Conserver l'artisanat traditionnel
Toutefois, la question de savoir si les Sami ont un avenir sera également déterminée par la question de leur subsistance économique. On ne sait pas encore à quel point le changement climatique, l'industrialisation et la pression démographique permettront l'élevage professionnel des rennes. Des alternatives sont nécessaires. Désormais, il est reconnu que le potentiel économique offert par la culture du peuple Sami n'est pas négligeable. L'institut d'éducation Sami à Inari, par exemple, enseigne aux adultes les techniques artisanales traditionnelles. Lorsque nous visitons l'école, une classe est assise dans la cour et les élèves s'affairent à tailler à la main l'écorce de fines branches. Cette écorce est ensuite mélangée à de l'eau pour obtenir un mélange servant à conserver les peaux de renne. À l'institut d'éducation Sami, le cuir de renne est tanné et cousu pour en faire des chaussures avec le bout pointu typique. Au cours de gastronomie, on apprend à transformer les ingrédients de la culture alimentaire lapone en plats créatifs qui peuvent être servis dans les restaurants et les entreprises de restauration. De plus, l'école possède son propre abattoir de viande de renne.
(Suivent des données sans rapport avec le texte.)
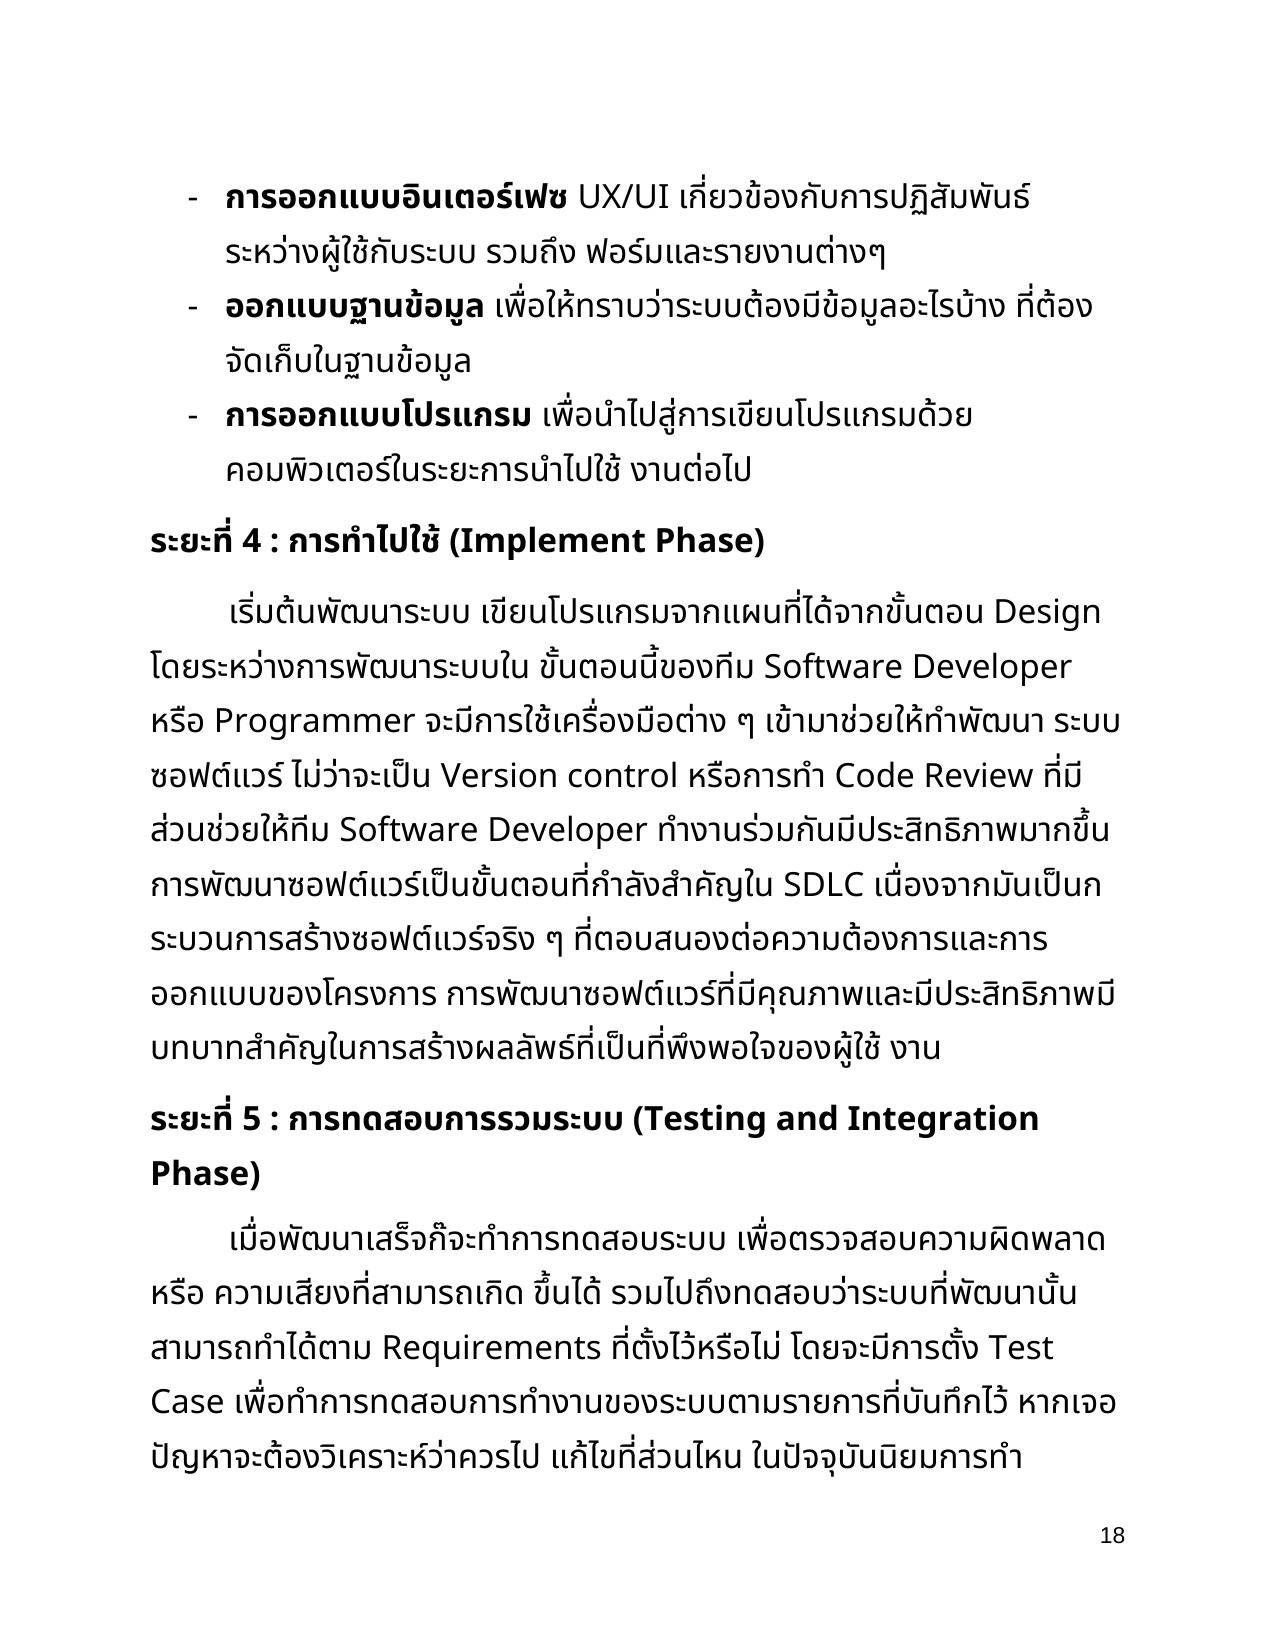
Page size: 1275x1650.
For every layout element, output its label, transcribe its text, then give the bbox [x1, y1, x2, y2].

text ระยะที่ 4 : การทำไปใช้ (Implement Phase) [150, 517, 1125, 567]
list การออกแบบอินเตอร์เฟซ UX/UI เกี่ยวข้องกับการปฏิสัมพันธ์ระหว่างผู้ใช้กับระบบ รวมถึง ฟอร์มและรายงานต่างๆ [187, 173, 1125, 278]
text ระยะที่ 5 : การทดสอบการรวมระบบ (Testing and Integration Phase) [150, 1095, 1125, 1195]
list ออกแบบฐานข้อมูล เพื่อให้ทราบว่าระบบต้องมีข้อมูลอะไรบ้าง ที่ต้องจัดเก็บในฐานข้อมูล [187, 282, 1125, 387]
list การออกแบบโปรแกรม เพื่อนำไปสู่การเขียนโปรแกรมด้วยคอมพิวเตอร์ในระยะการนำไปใช้ งานต่อไป [187, 391, 1125, 496]
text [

«Nous voulons transmettre les techniques culturelles traditionnelles et montrer aux jeunes comment en tirer profit. Nous espérons ainsi mettre un terme à l'exode vers les villes et contribuer à la survie de la culture Sami», déclare l'administrateur scolaire Mika Aromäki, en exposant les objectifs de l'Institut d'éducation Sami.
Les touristes qui souhaitent découvrir la culture Sami en Laponie doivent être les principaux consommateurs de ces produits traditionnels. Le tourisme n'en est qu'à ses débuts. L'infrastructure touristique n'est pas encore très développée mais c'est précisément cela qui permet aux voyageurs qui osent se lancer de faire des rencontres très chaleureuses et authentiques.
Pour réveiller le potentiel qui sommeille dans le tourisme, l'institut d'éducation Sami propose également des cours de tourisme, de marketing et de technologie de l'information. Les méthodes les plus modernes sont utilisées dans ces cours. Alors que nous jetons un coup d'œil dans une des salles de classe, l'enseignante est assise seule devant son ordinateur. Son cours est transmis par Skype aux étudiants qui la suivent partout en Laponie et parfois dans le monde entier.
Il n'y a pas d'image qui puisse mieux exprimer le chemin difficile vers l'avenir sur lequel se sont courageusement engagées les populations indigènes longtemps opprimées du nord de l'Europe. Un chemin entre internet et les motoneiges d'une part, et les chaussures en cuir de rennes remplies de foin d'autre part: ce n'est qu'en réussissant à franchir ce parcours d'équilibriste que les petits-enfants d'Aslak chanteront un jour un joik sur les rives du Lemmenjoki.